**AUSGANGSTEXT:**

__________________________________________________

Nun heißt es bei Wikipedia:

Der Sage nach entstand der Begriff Drei Gleichen nach dem Einschlag eines Kugelblitzes am 31. Mai 1231, nach dem die Burgen wie drei gleiche Fackeln gebrannt haben sollen.​

Abgesehen davon, dass ich das Phänomen des Kugelblitzes noch nicht ganz verstanden habe: Kennt jemand diese Sage und ihren historischen Hintergrund?
 
Aus Thüringen kenne ich die Sage, dass ein Ritter drei gleiche Burgen für seine Frau und seine Geliebten baute, um keine zu benachteiligen...

Da habe ich mich auch immer nach dem Alter und der Herkunft der Sage gefragt.
 
Da die drei Gleichen alle aus verschiedenen Zeit stammten und z.T. gar nicht gleichzeitig in Funktion waren, kann man dergleichen natürlich gleich ad acta legen.
 
Die hat wahrscheinlich der thüringer Tourismusverein erfunden.

Nein.

Der Blitzschlag (allerdings kein "Kugelblitz") wird in Chroniken des 14. Jahrhunderts berichtet.

Cronica S. Petri Erfordensis moderna:
"Hoc eciam anno II. Kal. Iunii in Turingia in tribus castris, scilicet Glichen, Wassenburc et Mulburc, turres et propugnacula uno fulmine pariter succensa succendebantur."
dMGH | Band

Oder auf Deutsch in der Erfurter Fortsetzung der Sächsischen Weltchronik:

"Des selbin jares in deme sommere da quam ein blicz unde brante zue Doringen an desen drien borgen, die bie einander lin, Glichen, Waßenbuerg, Molbuerg, die torme unde die zinnen abe"

dMGH | Band | Scriptores [Geschichtsschreiber] | Scriptores rerum Germanicarum in usum scholarum separatim editi (SS rer. Germ.) | [42]: Monumenta Erphesfurtensia saec. XII. XIII. XIV. | Chronici Saxonici continuatio (Thuringica) Erfordensis
 
Zuletzt bearbeitet:
Nun heißt es bei Wikipedia:

Der Sage nach entstand der Begriff Drei Gleichen nach dem Einschlag eines Kugelblitzes am 31. Mai 1231, nach dem die Burgen wie drei gleiche Fackeln gebrannt haben sollen.​

Erfunden ist die Behauptung, der Begriff "Drei Gleichen" habe etwas mit dem für 1231 berichteten Blitzschlag zu tun, denn der Name ist nachweislich wesentlich älter.

__________________________________________________

**BEREITGESTELLTE DATENSÄTZE:**
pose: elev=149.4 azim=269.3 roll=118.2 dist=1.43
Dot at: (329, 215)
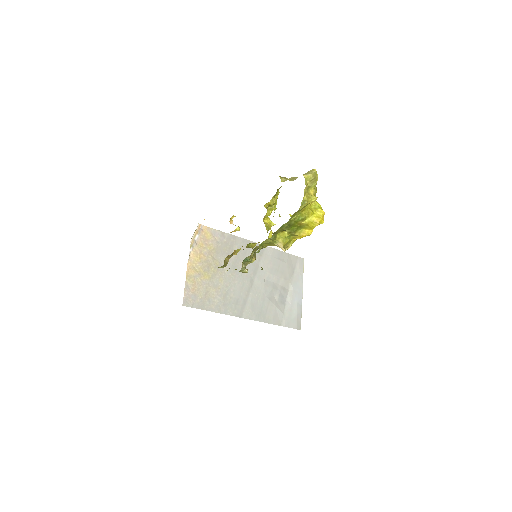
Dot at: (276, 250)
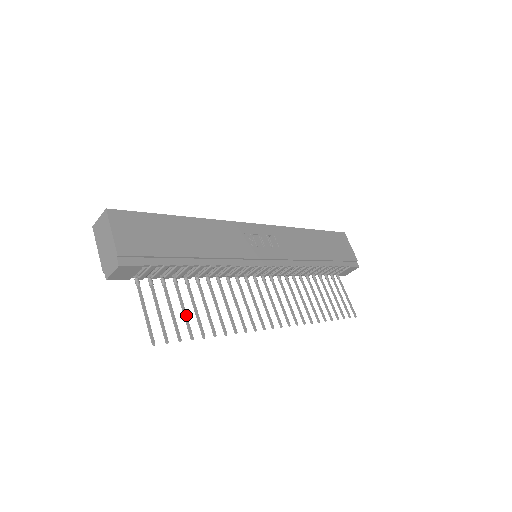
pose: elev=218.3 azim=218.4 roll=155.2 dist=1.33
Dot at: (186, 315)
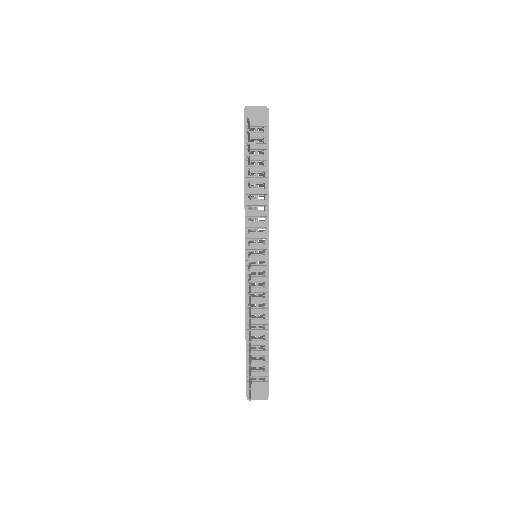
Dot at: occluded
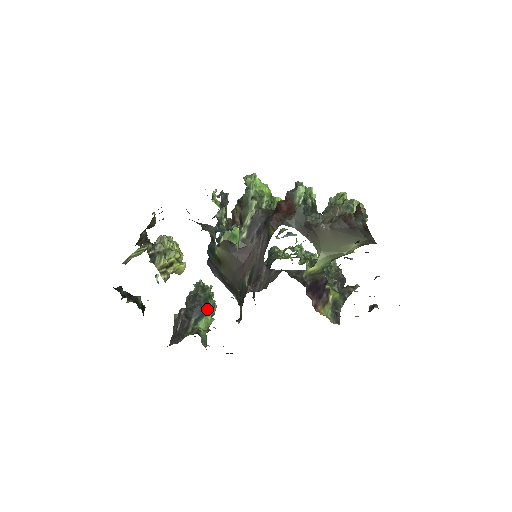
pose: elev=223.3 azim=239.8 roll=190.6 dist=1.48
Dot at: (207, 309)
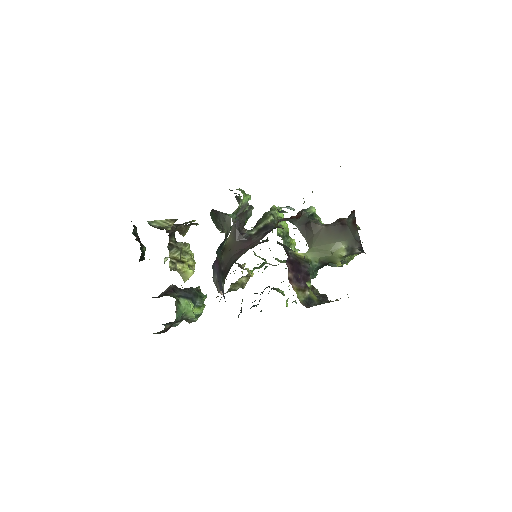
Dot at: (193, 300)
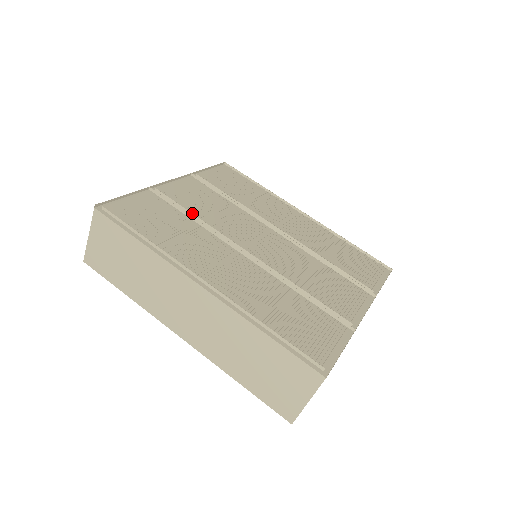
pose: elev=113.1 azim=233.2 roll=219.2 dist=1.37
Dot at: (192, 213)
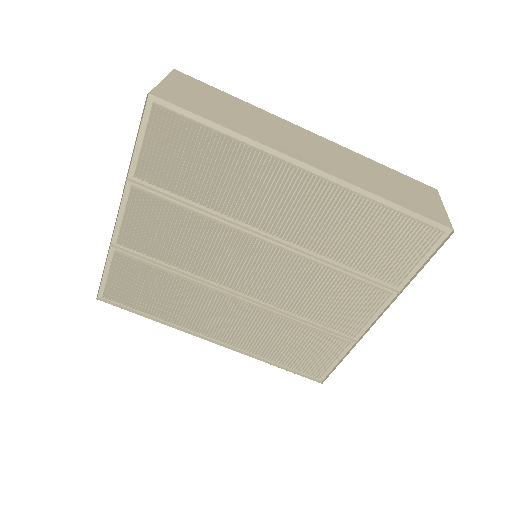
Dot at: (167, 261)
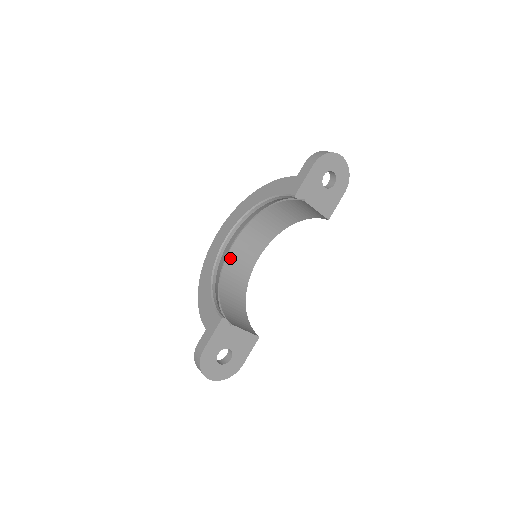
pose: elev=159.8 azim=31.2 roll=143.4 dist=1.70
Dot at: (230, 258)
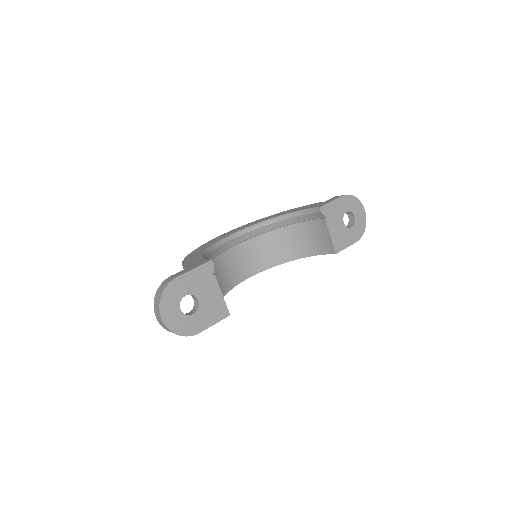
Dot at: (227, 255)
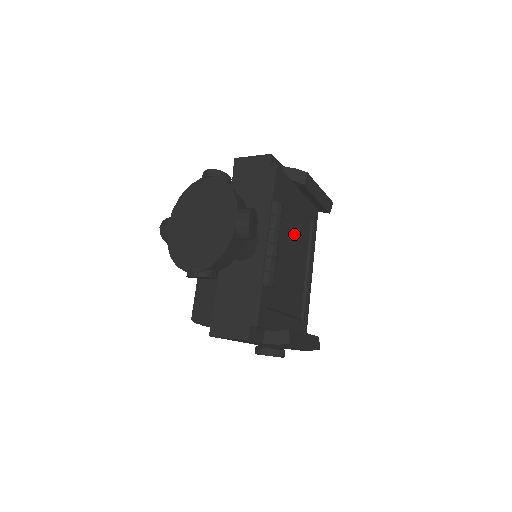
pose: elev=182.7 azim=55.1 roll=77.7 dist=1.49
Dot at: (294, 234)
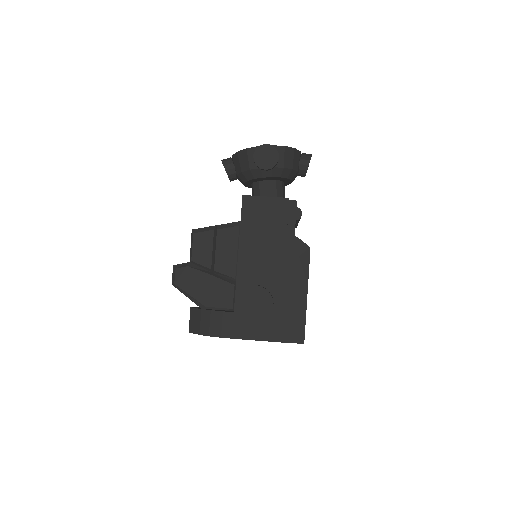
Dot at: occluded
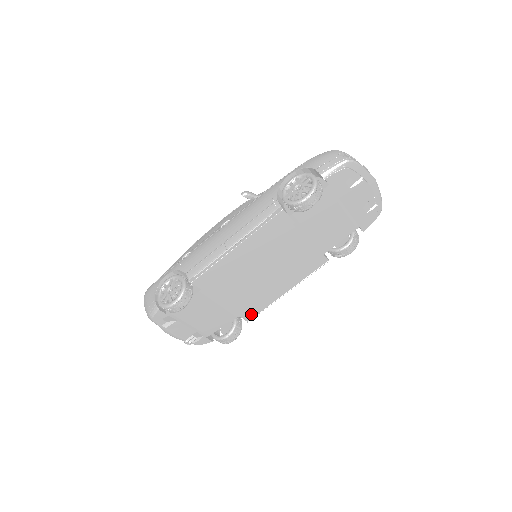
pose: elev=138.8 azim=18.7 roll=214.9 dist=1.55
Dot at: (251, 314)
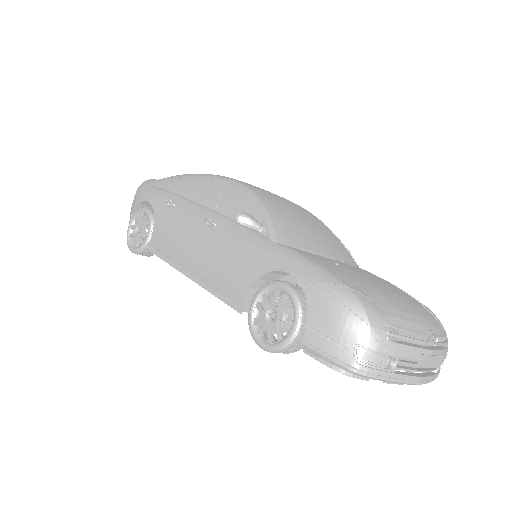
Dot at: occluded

__________________________________________________

**AUFGABEN:**
A – Entscheide, ob diese Aussagen mit dem Text über die Sage der Drei Gleichen übereinstimmen: (i) Chroniken des 14. Jahrhunderts berichten von dem Blitzschlag. (ii) Nach der Sage aus Thüringen baute ein Ritter die drei Burgen für seine Mutter. (iii) Der Name „Drei Gleichen“ ist jünger als der für 1231 berichtete Blitzschlag. Antworte bei jeder Aussage mit Ja oder Nein und zitiere die entscheidenden Worte des Textes wörtlich.
B – Führe den Text über die Sage der Drei Gleichen im Anschluss an seinen letzten Satz fort.

**LÖSUNGEN JE AUFGABE:**
A –
(i) Ja: „Der Blitzschlag (allerdings kein "Kugelblitz") wird in Chroniken des 14. Jahrhunderts berichtet.“
(ii) Nein: „dass ein Ritter drei gleiche Burgen für seine Frau und seine Geliebten baute“
(iii) Nein: „denn der Name ist nachweislich wesentlich älter.“

B –
Die Burg Gilichi wird bereits in einer Urkunde aus dem Jahr 1089 genannt:
RI III,2,3 n. 1308, Heinrich IV., 1089 Dezember 12, Gleichen : Regesta Imperii

Der Wiki-Artikel zur Burg Gleichen behauptet:
Die Burg Gleichen wurde im Jahr 1034 in den Annalen des Klosters Reinhardsbrunn als „Gliche“ erstmals erwähnt. Der Name stammt vermutlich vom keltischen glich ab, was Felsen bedeutet.

Ersteres ist irreführend: Die Reinhardsbrunner Chronik nennt zwar für das Jahr 1034 einen Grafen "de Glychen". Die Chronik wurde aber erst Mitte des 14. Jahrhunderts kompiliert, der Ortsname dürfte ein späterer Zusatz sein:
dMGH | Band

Zweiteres halte ich für Quatsch.


Eine davon heißt tatsächlich Burg Gleichen und naheliegend ist, dass auch die beiden anderen Burgen (Mühlburg und Wachsenburg) daher ihren Namen haben, eben durch eine Art volketymologischer Umdeutung, welche Burg Gleichen mit gleich(aussehend) - Entschuldigung! - gleichsetzte.

Entschuldigung, aber es könnte genau umgekehrt gewesen sein: Die Berge könnten schon seit alters her "die Gleichen" genannt worden sein, der Name dann an der (zeitweise) bedeutendsten Burg hängengeblieben sein.

"Gleiche Berge" gibt es auch anderswo, z. B. die Gleichberge bei Römhild, "für das J. 867 als montes ... similes bezeugt."
Reallexikon der germanischen Altertumskunde

Oder bei Göttingen:

"Die im 12. Jh. erbauten zwei Burgen auf den Bergen Gleichen waren seit 1235 im welfischen Besitz, kamen jedoch 1270 an die von Uslar(-Gleichen); Alten-Gleichen blieb im Besitz der Familie, während Neuen-Gleichen 1451 an Hessen verkauft wurde; beide adlige Gerichte fielen 1815 bzw. 1816 an Hannover. II. 1118–37 Lichen [F. 13. Jh., Kop. 15. Jh.], 1196 Gelichen; Gleichen (um 1588). III. Der Name beruht auf dem App. mnd. līk, mhd. līch ‘gleich’, das neben gleichbedeutendem mnd. g(e)līk, mhd. g(e)līch steht und im Namen substantiviert ist."​

Deutsches Ortsnamenbuch
 
Der Wiki-Artikel zur Burg Gleichen behauptet:
Die Burg Gleichen [...]Der Name stammt vermutlich vom keltischen glich ab, was Felsen bedeutet.

... halte ich für Quatsch.

Ich will da den Wiki-Artikel nicht verteidigen, aber zumindest ist Clach/Clachan im schottischen Gälisch der 'Stein'/die 'Steine'. Jetzt will ich mich mit einer vagen phonetischen Ähnlichkeit nicht zufrieden geben, aber ganz abwegig scheint mir das auf den ersten Blick nicht.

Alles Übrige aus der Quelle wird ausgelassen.